Post-mortem rates in England and Wales 'should be cut'

  • 4 January 2011
  • From the section UK

The number of post-mortem examinations in England and Wales could be cut by 60% if the system in Scotland was used, a leading pathologist has said.

Professor Derrick Pounder said the rate of 110,000 coroner autopsies per 500,000 deaths could not be justified.

Writing in the Journal of the Royal Society of Medicine, he said more use of external examinations should be used to determine cause of death.

Scotland's autopsy rate is 6% compared to 22% in England and Wales.

'Appropriate balance'

Professor Pounder said the state intervened on a family's private grief by ordering a full post-mortem examination in too many cases.

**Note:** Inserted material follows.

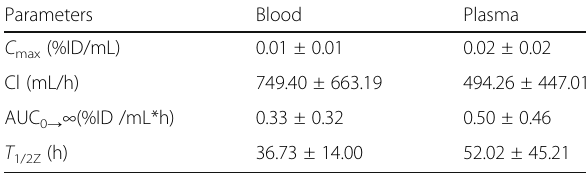
Table 2 Pharmacokinetic parameters for nano-carrier 188 Re-liposome uptake after intravenous injection for patients ( n =12) with tumors Parameters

External examinations were also a more cost-effective method of identifying cause of death, he said.

Professor Pounder, of the Centre for Forensic and Legal Medicine at the University of Dundee, said: "There is a general lack of evidence about the utility of and justification for such a high level of activity.

"While the autopsy is an important tool in modern death investigation, an almost automatic recourse to it is inappropriate.

"External examinations are not only cost-effective but also a necessary element in any death investigative system which wishes to strike an appropriate balance between intrusion by the state and the rights of the bereaved."

Professor Pounder said the post-mortem examination rate in England and Wales was between double and treble that in other jurisdictions.

'Lowering of standards'

A successful trial was launched in Tayside in 1998 to maximise the use of external examinations.

It was extended to Fife and the Central region of Scotland in 2006, and has contributed to an overall drop in the number of post-mortem examinations in the country.

Professor Pounder said if such a system was introduced in England and Wales it could cut the number of autopsies from 110,00 to 30,000 a year.

"We need to change our approach and be much more thoughtful in selecting which deaths we autopsy, rather than carrying out autopsies automatically in large numbers of deaths and running a production line system," he said.

"Autopsies must be performed by skilled pathologists and we simply do not have the people to perform well such large numbers of autopsies.

"The inevitable result is a lowering of autopsy standards and a false sense of security that we have properly investigated the death."